Cette année, j’ai proposé un projet à deux de mes chorales, celles de la Banque de Luxembourg et des Hôpitaux Robert-Schuman : deux univers très différents, deux concerts miroirs, quelques morceaux communs répétés séparément puis ensemble. Au final, on forme un grand chœur au-delà des secteurs d’activité, des métiers et des hiérarchies du monde professionnel.

Le team building, autre atelier que vous proposez, c’est la même chose ?

Non, c’est différent, vous êtes sans filet. Cela peut prendre la forme de modules de deux heures avec pause ou bien de pauses musicales lors de séminaires. On démarre par des canons (Frère Jacques fonctionne toujours pour la polyphonie), puis un morceau commun accompagné au piano. C’est très utile pour mélanger deux services qui ne collaborent pas facilement : on ne parle plus de la  »com » ou de la « compta », mais d’Isabelle et Fanny qui ont fait un truc ensemble.

Vous posez des garde-fous ?

Oui, trois pierres : joie, bienveillance et amour du travail bien fait. Des règles claires (personne ne commente la prestation d’un autre, je ne laisse pas un pupitre seul un quart d’heure pendant que je m’occupe d’un autre, etc.). Je ne parle pas de performance.

Fanny Aymer. Photo : choral and company

Combien ça coûte? Y a-t-il un retour sur investissement ?

Je ne publie pas de tarifs, ça dépend des formats et des demandes. Il y a plusieurs indicateurs clés performance et la voix est un instrument intime, on n’instrumentalise pas les gens. Mes indices sont sobres : je constate que les gens continuent année après année et sont de plus en plus nombreux.

Des limites que vous assumez ?

Bien sûr. Une chorale n’est pas un outil miracle ni un médicament contre tous les conflits en entreprise. Je ne promets pas de résoudre une tension précise. En revanche, je vois des équipes plus détendues, un réseau interne qui se tisse et des collègues qui se rencontrent alors qu’ils ne se seraient jamais croisés ailleurs.

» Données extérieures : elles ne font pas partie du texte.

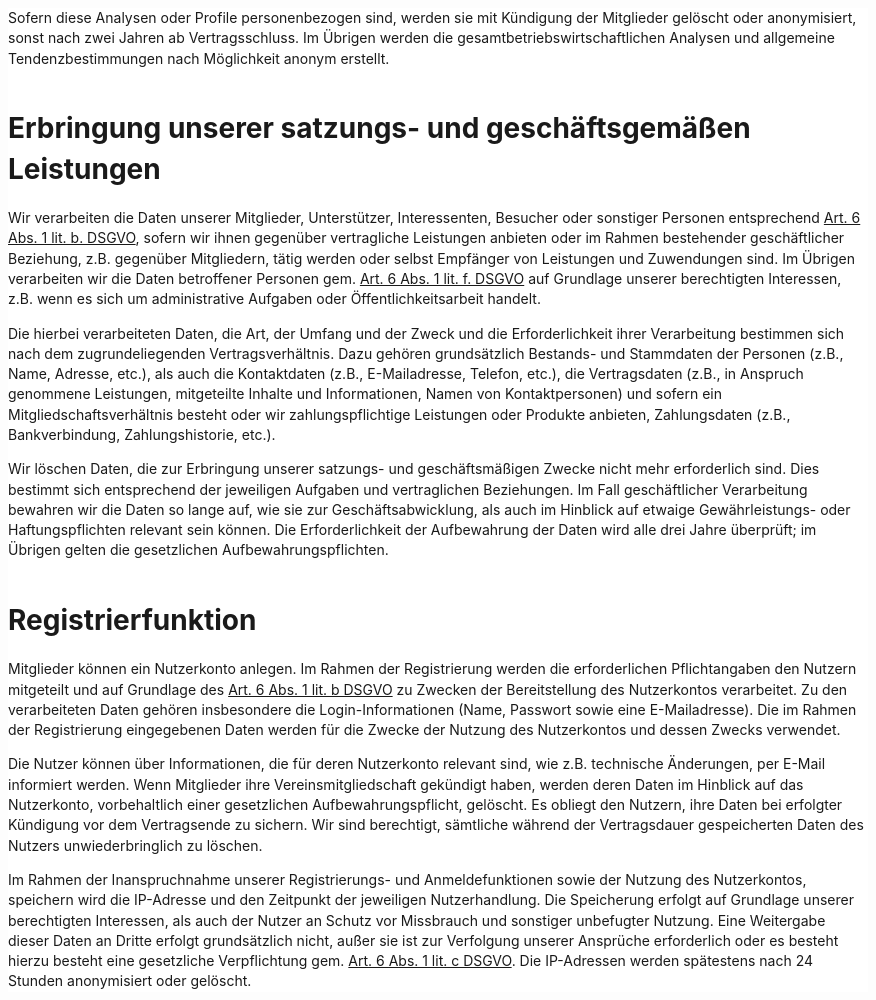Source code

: Sofern diese Analysen oder Profile personenbezogen sind, werden sie mit Kündigung der Mitglieder gelöscht oder anonymisiert, sonst nach zwei Jahren ab Vertragsschluss. Im Übrigen werden die gesamtbetriebswirtschaftlichen Analysen und allgemeine Tendenzbestimmungen nach Möglichkeit anonym erstellt.

# Erbringung unserer satzungs- und geschäftsgemäßen Leistungen

Wir verarbeiten die Daten unserer Mitglieder, Unterstützer, Interessenten, Besucher oder sonstiger Personen entsprechend [Art. 6 Abs. 1 lit. b. DSGVO](https://dsgvo-gesetz.de/art-6-dsgvo/), sofern wir ihnen gegenüber vertragliche Leistungen anbieten oder im Rahmen bestehender geschäftlicher Beziehung, z.B. gegenüber Mitgliedern, tätig werden oder selbst Empfänger von Leistungen und Zuwendungen sind. Im Übrigen verarbeiten wir die Daten betroffener Personen gem. [Art. 6 Abs. 1 lit. f. DSGVO](https://dsgvo-gesetz.de/art-6-dsgvo/) auf Grundlage unserer berechtigten Interessen, z.B. wenn es sich um administrative Aufgaben oder Öffentlichkeitsarbeit handelt.

Die hierbei verarbeiteten Daten, die Art, der Umfang und der Zweck und die Erforderlichkeit ihrer Verarbeitung bestimmen sich nach dem zugrundeliegenden Vertragsverhältnis. Dazu gehören grundsätzlich Bestands- und Stammdaten der Personen (z.B., Name, Adresse, etc.), als auch die Kontaktdaten (z.B., E-Mailadresse, Telefon, etc.), die Vertragsdaten (z.B., in Anspruch genommene Leistungen, mitgeteilte Inhalte und Informationen, Namen von Kontaktpersonen) und sofern ein Mitgliedschaftsverhältnis besteht oder wir zahlungspflichtige Leistungen oder Produkte anbieten, Zahlungsdaten (z.B., Bankverbindung, Zahlungshistorie, etc.).

Wir löschen Daten, die zur Erbringung unserer satzungs- und geschäftsmäßigen Zwecke nicht mehr erforderlich sind. Dies bestimmt sich entsprechend der jeweiligen Aufgaben und vertraglichen Beziehungen. Im Fall geschäftlicher Verarbeitung bewahren wir die Daten so lange auf, wie sie zur Geschäftsabwicklung, als auch im Hinblick auf etwaige Gewährleistungs- oder Haftungspflichten relevant sein können. Die Erforderlichkeit der Aufbewahrung der Daten wird alle drei Jahre überprüft; im Übrigen gelten die gesetzlichen Aufbewahrungspflichten.

# Registrierfunktion

Mitglieder können ein Nutzerkonto anlegen. Im Rahmen der Registrierung werden die erforderlichen Pflichtangaben den Nutzern mitgeteilt und auf Grundlage des [Art. 6 Abs. 1 lit. b DSGVO](https://dsgvo-gesetz.de/art-6-dsgvo/) zu Zwecken der Bereitstellung des Nutzerkontos verarbeitet. Zu den verarbeiteten Daten gehören insbesondere die Login-Informationen (Name, Passwort sowie eine E-Mailadresse). Die im Rahmen der Registrierung eingegebenen Daten werden für die Zwecke der Nutzung des Nutzerkontos und dessen Zwecks verwendet.

Die Nutzer können über Informationen, die für deren Nutzerkonto relevant sind, wie z.B. technische Änderungen, per E-Mail informiert werden. Wenn Mitglieder ihre Vereinsmitgliedschaft gekündigt haben, werden deren Daten im Hinblick auf das Nutzerkonto, vorbehaltlich einer gesetzlichen Aufbewahrungspflicht, gelöscht. Es obliegt den Nutzern, ihre Daten bei erfolgter Kündigung vor dem Vertragsende zu sichern. Wir sind berechtigt, sämtliche während der Vertragsdauer gespeicherten Daten des Nutzers unwiederbringlich zu löschen.

Im Rahmen der Inanspruchnahme unserer Registrierungs- und Anmeldefunktionen sowie der Nutzung des Nutzerkontos, speichern wird die IP-Adresse und den Zeitpunkt der jeweiligen Nutzerhandlung. Die Speicherung erfolgt auf Grundlage unserer berechtigten Interessen, als auch der Nutzer an Schutz vor Missbrauch und sonstiger unbefugter Nutzung. Eine Weitergabe dieser Daten an Dritte erfolgt grundsätzlich nicht, außer sie ist zur Verfolgung unserer Ansprüche erforderlich oder es besteht hierzu besteht eine gesetzliche Verpflichtung gem. [Art. 6 Abs. 1 lit. c DSGVO](https://dsgvo-gesetz.de/art-6-dsgvo/). Die IP-Adressen werden spätestens nach 24 Stunden anonymisiert oder gelöscht.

Et l’award que vous avez eu, comment ça s’est passé ? 

J’ai reçu un mail en me disant que j’avais remporté le Benelux Enterprise Awards. Je me suis dit : « OK, qu’est-ce que c’est? » (elle rit). Plus sérieusement, c’est chouette. J’ai été très heureuse de cette récompense qui constitue un bel encouragement. Qu’extérieurement, il y ait des gens qui disent que ce que vous faites c’est bien, que ce soit par des témoignages de participants ou par une récompense, ce n’est que du bonus.